Instructions to follow: Count how many lines below contain the string "category", where case counts, and reply with the number alone.

Record extracts:

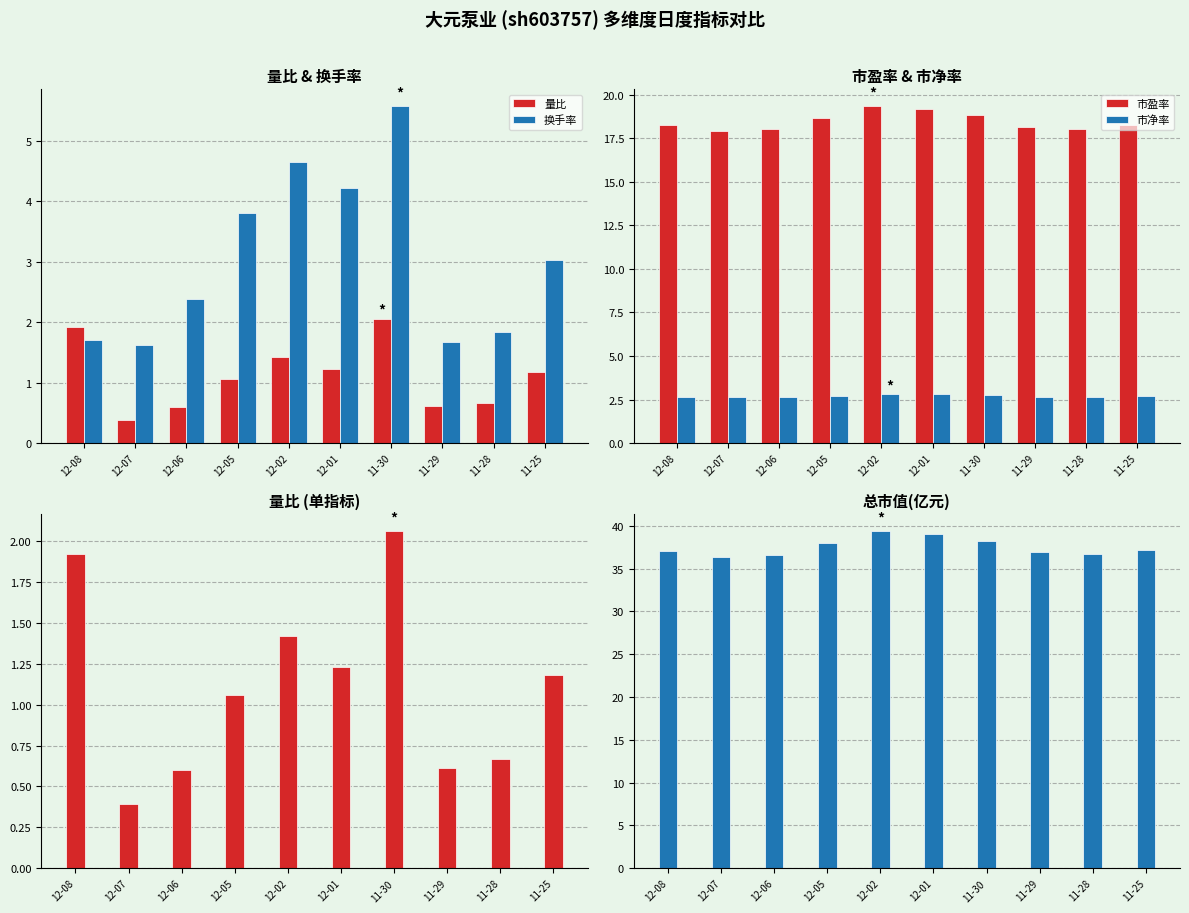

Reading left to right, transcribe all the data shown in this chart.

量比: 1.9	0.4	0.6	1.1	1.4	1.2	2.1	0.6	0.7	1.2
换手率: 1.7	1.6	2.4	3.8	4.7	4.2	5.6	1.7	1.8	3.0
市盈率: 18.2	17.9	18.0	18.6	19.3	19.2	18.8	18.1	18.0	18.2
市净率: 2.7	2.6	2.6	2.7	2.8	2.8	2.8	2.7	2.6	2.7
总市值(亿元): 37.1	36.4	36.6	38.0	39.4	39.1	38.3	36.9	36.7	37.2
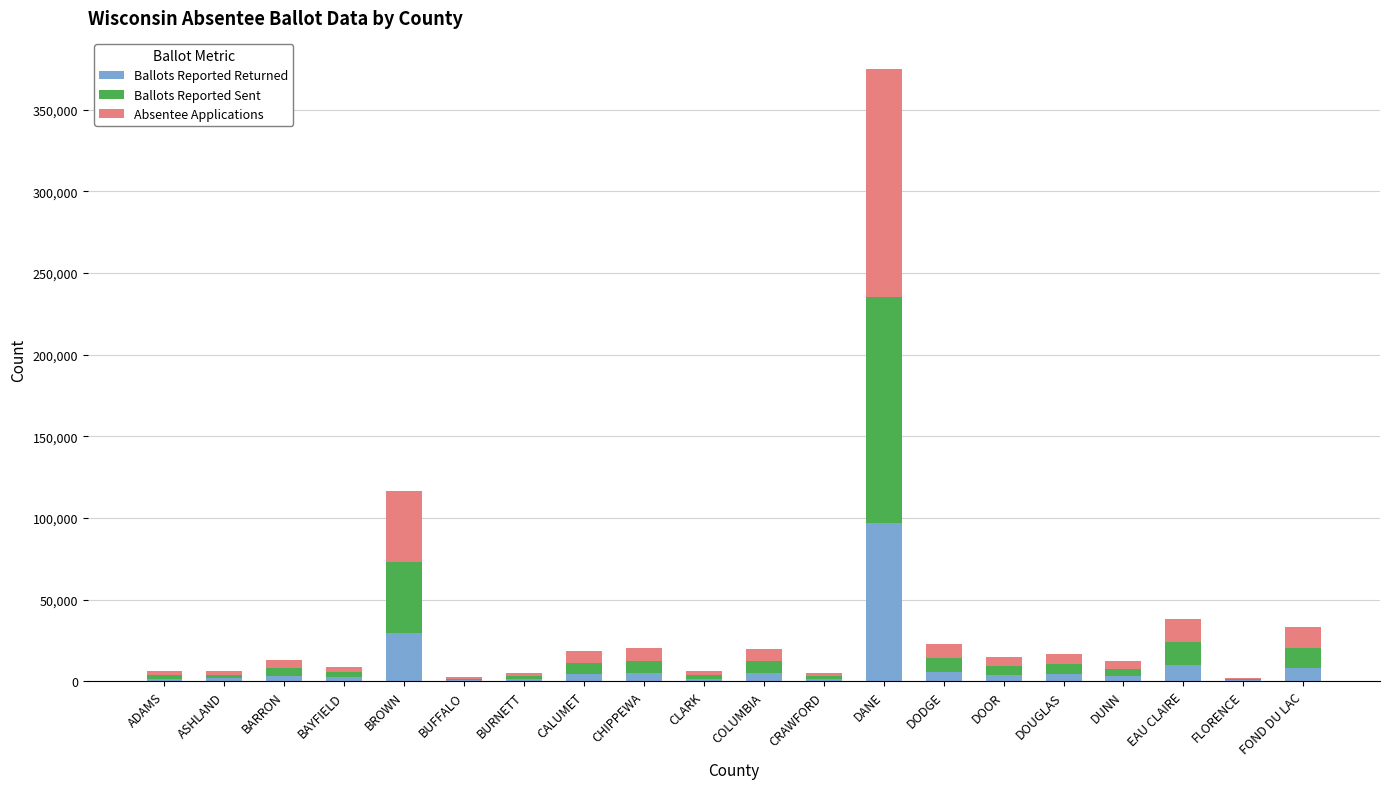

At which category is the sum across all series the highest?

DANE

Your solution: 1